# How to save game on Resident Evil 1?



## MartinX33 (Sep 19, 2008)

Can anyone tell how to save game on Resident Evil1?Do i have to press a key or go to a special room?


----------



## Kirok (Apr 22, 2006)

Get the ribbons then interact with a typewriter


----------



## MartinX33 (Sep 19, 2008)

Thank you very much!


----------



## Couriant (Mar 26, 2002)

man it's been so long since I did that game... i totally forgot about the typewriter.....

lol


----------



## SMSH (Sep 23, 2008)

Hi, i am Saad. I have the solution to your problem of not loading saved games from RE n RE2. Its the OS that is the problem, it doesnt support XP n there is absolutely no patch made in XP. Wont take much time if u have a good internet connection (abt 20 min), thats worthwhile.
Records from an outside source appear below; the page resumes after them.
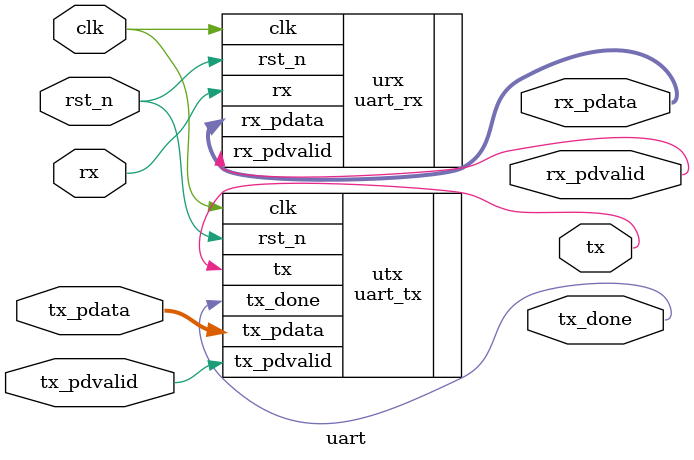
<source format=v>
`timescale 1ns / 1ps


module uart #(
    parameter CLK_F    = 50_000_000, //主时钟频率
    parameter UART_B   = 9600     //串口波特率 
    )(
    input  wire        clk,
    input  wire        rst_n,
    /* data input */
    input  wire        tx_pdvalid,
    input  wire  [7:0] tx_pdata,
    /* data output */
    output wire        rx_pdvalid,
    output wire  [7:0] rx_pdata,
    /* Uart */
    input  wire        rx,
    output wire        tx,
    /* flag */
    output wire        tx_done
    );



    uart_rx #(
        .CLK_F(CLK_F), //主时钟频率
        .UART_B(UART_B)    //串口波特率
    ) urx (
        .clk(clk),
        .rst_n(rst_n),
        .rx(rx), 
        .rx_pdata(rx_pdata),
        .rx_pdvalid(rx_pdvalid)
    );

    uart_tx #(
        .CLK_F(CLK_F), //主时钟频率
        .UART_B(UART_B)    //串口波特率
    ) utx (
        .clk(clk),
        .rst_n(rst_n),
        .tx_pdata(tx_pdata),
        .tx_pdvalid(tx_pdvalid),
        .tx(tx),
        .tx_done(tx_done)
    );
endmodule

</source>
Here is the following u need to do:

1) Download Compatibility Tool Kit (Latest) and Net Fix (2.0 or above), dont worry, both the softwares are sharewares on microsoft website, just search them on Google and u will get ur link.

2) It will ask for one to two more softwares, also from Microsoft as Sharewares from the same wesite, DONT CLOSE THE WEB SO SOON, (Personally, very annoying cuz it will keep on asking it while the setup runs or application is running), download them cuz its a requirement.

3) Finally, run 'Standard User Analyser' named shortcut made in your start menu. It opens an advanced window, but dont worry, your job is related from the same screen u see in the start. Click on browse and select the exe file u wanna run. Then click launch, it will take few swconds to launch, (It will ask for another application from Microsoft, Annoying, from the same site). But this time the software automatically asks for it, u just need to press yes. If for some reason it doesnt open that way, download it from the site, its also a shareware. 

When all this is done, the game will run n finally u can see ur saved files in the load screen, ready to be loaded, but heres a bug i found in RE2 only, the exe no longer distinguishes between claire saves n leon saves.

The game wont slow down or create any problems n this has worked for almost everyone i have recommended to. Many other games can be made playable by this software, but few will give a gltich, as in Commandos 1, that would b becuz the problem is no longer OS but new motherboards which do not support DOS.


----------